What the task requires is each entry, restated exactly.

───── Stored data ─────

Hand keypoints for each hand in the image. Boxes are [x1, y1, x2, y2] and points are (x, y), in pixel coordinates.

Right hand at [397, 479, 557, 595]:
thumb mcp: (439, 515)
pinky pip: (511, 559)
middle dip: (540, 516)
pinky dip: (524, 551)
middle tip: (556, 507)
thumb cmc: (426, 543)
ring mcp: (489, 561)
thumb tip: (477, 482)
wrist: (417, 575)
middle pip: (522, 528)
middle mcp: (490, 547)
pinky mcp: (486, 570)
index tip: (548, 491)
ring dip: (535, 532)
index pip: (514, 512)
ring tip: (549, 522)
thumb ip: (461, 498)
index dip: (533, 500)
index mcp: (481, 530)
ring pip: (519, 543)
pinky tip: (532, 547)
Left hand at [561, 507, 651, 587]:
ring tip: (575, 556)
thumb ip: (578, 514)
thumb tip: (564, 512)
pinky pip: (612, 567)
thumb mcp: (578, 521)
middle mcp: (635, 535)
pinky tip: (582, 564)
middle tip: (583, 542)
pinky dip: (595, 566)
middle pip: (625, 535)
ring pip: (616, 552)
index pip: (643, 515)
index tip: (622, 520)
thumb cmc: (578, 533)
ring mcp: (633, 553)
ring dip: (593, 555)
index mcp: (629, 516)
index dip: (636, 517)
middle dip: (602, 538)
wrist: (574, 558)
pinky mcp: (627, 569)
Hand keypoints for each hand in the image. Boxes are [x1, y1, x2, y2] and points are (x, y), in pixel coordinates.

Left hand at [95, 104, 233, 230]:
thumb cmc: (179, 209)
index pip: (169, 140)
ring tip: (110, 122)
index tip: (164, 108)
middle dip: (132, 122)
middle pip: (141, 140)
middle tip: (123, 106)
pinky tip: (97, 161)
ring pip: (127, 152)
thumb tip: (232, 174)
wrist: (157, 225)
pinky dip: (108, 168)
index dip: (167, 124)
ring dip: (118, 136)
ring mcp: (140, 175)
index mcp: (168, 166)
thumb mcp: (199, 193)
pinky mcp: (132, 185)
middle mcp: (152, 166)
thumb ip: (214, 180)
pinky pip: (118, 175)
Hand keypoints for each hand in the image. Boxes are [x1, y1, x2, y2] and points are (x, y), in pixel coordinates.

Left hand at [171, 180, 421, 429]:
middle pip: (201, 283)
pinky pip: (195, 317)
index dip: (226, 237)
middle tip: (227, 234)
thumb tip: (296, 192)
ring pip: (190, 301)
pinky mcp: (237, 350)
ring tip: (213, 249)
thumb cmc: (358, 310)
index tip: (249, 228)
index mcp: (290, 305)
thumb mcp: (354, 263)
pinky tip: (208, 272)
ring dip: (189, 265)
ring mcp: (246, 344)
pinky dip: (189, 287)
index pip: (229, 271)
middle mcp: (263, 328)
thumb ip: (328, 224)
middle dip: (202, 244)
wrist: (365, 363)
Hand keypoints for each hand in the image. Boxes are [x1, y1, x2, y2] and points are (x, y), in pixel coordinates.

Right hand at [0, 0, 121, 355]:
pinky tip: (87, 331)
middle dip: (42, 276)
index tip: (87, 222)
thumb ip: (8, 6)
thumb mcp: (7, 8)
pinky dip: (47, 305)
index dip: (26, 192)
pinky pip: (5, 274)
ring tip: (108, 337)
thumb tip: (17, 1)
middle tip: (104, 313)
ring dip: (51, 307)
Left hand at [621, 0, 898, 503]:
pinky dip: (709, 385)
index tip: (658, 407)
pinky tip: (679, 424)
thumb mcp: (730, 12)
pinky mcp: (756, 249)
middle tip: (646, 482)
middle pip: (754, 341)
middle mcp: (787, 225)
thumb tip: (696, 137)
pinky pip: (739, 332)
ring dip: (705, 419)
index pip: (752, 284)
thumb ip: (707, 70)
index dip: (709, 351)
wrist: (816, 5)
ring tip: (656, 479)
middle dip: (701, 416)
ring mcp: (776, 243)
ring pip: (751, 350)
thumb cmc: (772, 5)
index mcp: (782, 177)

─────

→ **Written solution**:
Hand keypoints for each hand in the image. Boxes are [x1, y1, x2, y2] and points are (x, y), in pixel coordinates.

Right hand at [397, 479, 557, 595]:
thumb mcp: (439, 515)
pinky pip: (511, 559)
middle dip: (540, 516)
pinky dip: (524, 551)
middle tip: (556, 507)
thumb cmc: (426, 543)
ring mcp: (489, 561)
thumb tip: (477, 482)
wrist: (417, 575)
middle pip: (522, 528)
middle mcp: (490, 547)
pinky mcp: (486, 570)
index tip: (548, 491)
ring dip: (535, 532)
index pip: (514, 512)
ring tip: (549, 522)
thumb ip: (461, 498)
index dip: (533, 500)
index mcp: (481, 530)
ring pip: (519, 543)
pinky tip: (532, 547)
Left hand at [561, 507, 651, 587]:
ring tip: (575, 556)
thumb ip: (578, 514)
thumb tip: (564, 512)
pinky pip: (612, 567)
thumb mcp: (578, 521)
middle mcp: (635, 535)
pinky tip: (582, 564)
middle tip: (583, 542)
pinky dip: (595, 566)
middle pip: (625, 535)
ring pip: (616, 552)
index pip: (643, 515)
index tip: (622, 520)
thumb cmc: (578, 533)
ring mcp: (633, 553)
ring dip: (593, 555)
index mcp: (629, 516)
index dip: (636, 517)
middle dip: (602, 538)
wrist: (574, 558)
pinky mcp: (627, 569)
Hand keypoints for each hand in the image. Boxes are [x1, y1, x2, y2] and points are (x, y), in pixel coordinates.

Left hand at [95, 104, 233, 230]:
thumb cmc: (179, 209)
index pip: (169, 140)
ring tip: (110, 122)
index tip: (164, 108)
middle dip: (132, 122)
middle pip: (141, 140)
middle tip: (123, 106)
pinky tip: (97, 161)
ring pip: (127, 152)
thumb tip: (232, 174)
wrist: (157, 225)
pinky dip: (108, 168)
index dip: (167, 124)
ring dip: (118, 136)
ring mcp: (140, 175)
index mcp: (168, 166)
thumb mcp: (199, 193)
pinky mcp: (132, 185)
middle mcp: (152, 166)
thumb ip: (214, 180)
pinky pip: (118, 175)
Hand keypoints for each hand in the image. Boxes are [x1, y1, x2, y2] and points are (x, y), in pixel coordinates.

Left hand at [171, 180, 421, 429]:
middle pip: (201, 283)
pinky pip: (195, 317)
index dip: (226, 237)
middle tip: (227, 234)
thumb tip: (296, 192)
ring pip: (190, 301)
pinky mcp: (237, 350)
ring tip: (213, 249)
thumb cmc: (358, 310)
index tip: (249, 228)
index mcp: (290, 305)
thumb mcp: (354, 263)
pinky tip: (208, 272)
ring dip: (189, 265)
ring mcp: (246, 344)
pinky dip: (189, 287)
index pip: (229, 271)
middle mcp: (263, 328)
thumb ip: (328, 224)
middle dip: (202, 244)
wrist: (365, 363)
Hand keypoints for each hand in the image. Boxes are [x1, y1, x2, y2] and points are (x, y), in pixel coordinates.

Right hand at [0, 0, 121, 355]:
pinky tip: (87, 331)
middle dip: (42, 276)
index tip: (87, 222)
thumb ip: (8, 6)
thumb mcp: (7, 8)
pinky dip: (47, 305)
index dip: (26, 192)
pinky pip: (5, 274)
ring tip: (108, 337)
thumb tip: (17, 1)
middle tip: (104, 313)
ring dip: (51, 307)
Left hand at [621, 0, 898, 503]:
pinky dip: (709, 385)
index tip: (658, 407)
pinky tip: (679, 424)
thumb mcp: (730, 12)
pinky mcp: (756, 249)
middle tip: (646, 482)
middle pip: (754, 341)
middle mcp: (787, 225)
thumb tip: (696, 137)
pinky pip: (739, 332)
ring dip: (705, 419)
index pip: (752, 284)
thumb ip: (707, 70)
index dip: (709, 351)
wrist: (816, 5)
ring tip: (656, 479)
middle dip: (701, 416)
ring mcp: (776, 243)
ring pip: (751, 350)
thumb cmc: (772, 5)
index mcp: (782, 177)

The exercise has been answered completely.